In 2017, at the age of 25, he was named Composer in Residence for the Victoria Symphony Orchestra, and held the position for four years. He was named the Composer-in-Residence for the Lansing Symphony Orchestra in Michigan from 2023-2026.

Today, he is Assistant Professor of Composition in the School of Music at the University of North Carolina School of the Arts.

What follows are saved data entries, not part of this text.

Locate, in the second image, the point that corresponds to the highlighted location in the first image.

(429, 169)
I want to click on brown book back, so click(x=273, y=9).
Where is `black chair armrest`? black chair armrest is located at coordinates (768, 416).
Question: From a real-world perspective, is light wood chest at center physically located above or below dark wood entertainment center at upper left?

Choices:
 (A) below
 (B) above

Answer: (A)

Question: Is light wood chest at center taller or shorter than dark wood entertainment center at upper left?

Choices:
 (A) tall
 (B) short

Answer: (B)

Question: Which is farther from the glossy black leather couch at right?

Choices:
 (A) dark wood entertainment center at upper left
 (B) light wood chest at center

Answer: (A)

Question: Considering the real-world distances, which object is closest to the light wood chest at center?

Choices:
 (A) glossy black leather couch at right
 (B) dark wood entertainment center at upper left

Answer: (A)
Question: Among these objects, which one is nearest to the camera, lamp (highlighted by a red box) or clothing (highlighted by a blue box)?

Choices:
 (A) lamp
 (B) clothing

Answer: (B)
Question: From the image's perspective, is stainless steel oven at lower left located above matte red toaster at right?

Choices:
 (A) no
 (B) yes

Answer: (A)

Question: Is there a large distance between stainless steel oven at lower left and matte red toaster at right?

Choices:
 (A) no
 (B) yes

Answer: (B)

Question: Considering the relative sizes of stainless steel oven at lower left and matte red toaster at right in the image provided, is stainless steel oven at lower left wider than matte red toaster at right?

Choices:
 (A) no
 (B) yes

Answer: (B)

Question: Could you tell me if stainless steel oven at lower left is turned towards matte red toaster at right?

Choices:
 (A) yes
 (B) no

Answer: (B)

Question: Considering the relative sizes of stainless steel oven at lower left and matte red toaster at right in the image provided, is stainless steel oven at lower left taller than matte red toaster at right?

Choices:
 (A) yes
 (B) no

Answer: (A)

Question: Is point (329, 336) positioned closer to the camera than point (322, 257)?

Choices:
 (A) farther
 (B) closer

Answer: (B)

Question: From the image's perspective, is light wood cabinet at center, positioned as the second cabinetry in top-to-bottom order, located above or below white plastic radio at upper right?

Miller’s music has been recorded by the Ensemble Paramirabo, Exponential Ensemble, and others, and performed by the Winnipeg Symphony Orchestra, the Detroit Symphony Orchestra, the Nashville Symphony, the Chicago Symphony Orchestra, the Victoria Symphony, l’Orchestre symphonique de Montréal, the Kitchener-Waterloo Symphony, the symphony orchestras of Vancouver, Toronto, Winnipeg, and Edmonton, and other ensembles. He’s worked with soloists such as pianists Sara Davis Buechner, Jani Parsons, Robert Fleitz and Imri Talgam, harpist Parker Ramsay, and violinist Francisco Fullana.

He has been nominated for a JUNO Award for Under Sea, Above Sky, commissioned and recorded by the National Youth Orchestra of Canada, and won the SOCAN Jan V. Matejcek Award for New Classical Composition.

Miller’s new octet was commissioned by architect Robert Lemon in memory of his late partner, internationally recognized interior designer Robert Ledingham. The music celebrates his personal legacy, as well as the ongoing success of Stratford Summer Music.

The Concert

Make Mine a Double: Miller + Mendelssohn takes places on October 22, 2025 at Lazaridis Hall — Tom Patterson Theatre. You can purchase tickets to the concert alone, or add on entrance to the Meet the Artists Reception.